A python code for the generation of synthetic datasets for pattern recognition

Primary LanguagePythonMIT LicenseMIT

Synthetic datasets Generation

This project contains the code to generate synthetic classification datasets. They can be useful as illustrative examples to analyze the performance of certain algorithms.

Currently the following datasets are available

We also provide functions to plot the decision boundary of classification algorithms.


The package can be installed using pip:

pip install git+https://github.com/Menelau/synthetic_datasets


The code is tested to work with Python 3.5 and 3.6. The dependency requirements is only: numpy

matplotlib and scikit-learn are only needed to run the different examples.

  • numpy
  • matplotlib (only for plotting the data)
  • scikit-learn (required only to run the examples)

These dependencies are automatically installed using the pip commands above.


In this example we plot the P2 dataset with its decision border.

import matplotlib.pyplot as plt
from plot_datasets import plot_decision_P2, plot_dataset
from synthetic_datasets import generate_p2

X, y = generate_p2([1000, 1000])
title = ('P2 Dataset')
ax = plot_dataset(X, y, title=title)

plt.savefig('ExampleP2.pdf', format='pdf')

In this example we plot the four datasets as well as the decision border of a trained Support Vector Machine (SVM).

from plot_datasets import plot_dataset, plot_classifier_decision
from synthetic_datasets import generate_p2, generate_circle_square, generate_banana, generate_banana2
import matplotlib.pyplot as plt
import numpy as np
from sklearn.svm import SVC
from sklearn.model_selection import train_test_split

# Set-up 2x2 grid for plotting.
fig, sub = plt.subplots(2, 2)
plt.subplots_adjust(wspace=0.4, hspace=0.4)

X_P2, y_P2 = generate_p2([1000, 1000])
X_cs, y_cs = generate_circle_square([1000, 1000])
X_banana, y_banana = generate_banana([1000, 1000])
X_banana2, y_banana2 = generate_banana2([1000, 1000])
X_list = list([X_P2, X_cs, X_banana, X_banana2])
y_list = list([y_P2, y_cs, y_banana, y_banana2])

# title for the plots
titles = ('P2 Dataset',
          'Circle Square Dataset',
          'Banana Dataset',
          'Banana 2 Dataset')

for X, y, title, ax in zip(X_list, y_list, titles, sub.flatten()):

    X_train, X_test, y_train, y_test = train_test_split(X, y, test_size=0.5)
    svm = SVC()
    svm.fit(X_train, y_train)
    plot_classifier_decision(ax, svm, X)
    plot_dataset(X, y, ax, title)
    ax.set_xlim(np.min(X[:, 0]), np.max(X[:, 0]))
    ax.set_ylim(np.min(X[:, 1]), np.max(X[:, 1]))

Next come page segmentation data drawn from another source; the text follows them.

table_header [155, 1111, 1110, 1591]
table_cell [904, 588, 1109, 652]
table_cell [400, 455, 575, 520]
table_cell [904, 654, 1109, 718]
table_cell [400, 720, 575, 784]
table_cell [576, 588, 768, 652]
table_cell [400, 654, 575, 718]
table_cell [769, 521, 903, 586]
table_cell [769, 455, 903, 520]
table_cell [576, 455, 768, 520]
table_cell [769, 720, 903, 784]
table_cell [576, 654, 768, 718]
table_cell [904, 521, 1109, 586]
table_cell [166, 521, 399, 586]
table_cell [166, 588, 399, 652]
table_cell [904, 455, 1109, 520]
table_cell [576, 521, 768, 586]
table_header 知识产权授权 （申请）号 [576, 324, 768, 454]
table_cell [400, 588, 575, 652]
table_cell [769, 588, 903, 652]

plt.savefig('Example.pdf', format='pdf')


[1]:G. Valentini, An experimental bias-variance analysis of svm ensembles based on resampling techniques, IEEE Transactions on Systems, Man, and Cybernetics, Part B 35 (2005) 1252–1271.
[2]: P. Henniges, E. Granger, R. Sabourin, Factors of overtraining with fuzzy artmap neural networks, International Joint Conference on Neural Networks (2005) 1075–1080.
[3]: R.P.W. Duin, P. Juszczak, D.de Ridder, P. Paclik, E. Pekalska, D.M.Tax, Prtools, a matlab toolbox for pattern recognition, 2004. URL 〈http://www.prtools.org〉.
[4]: Kuncheva, Ludmila I. Combining pattern classifiers: methods and algorithms. John Wiley & Sons, 2004.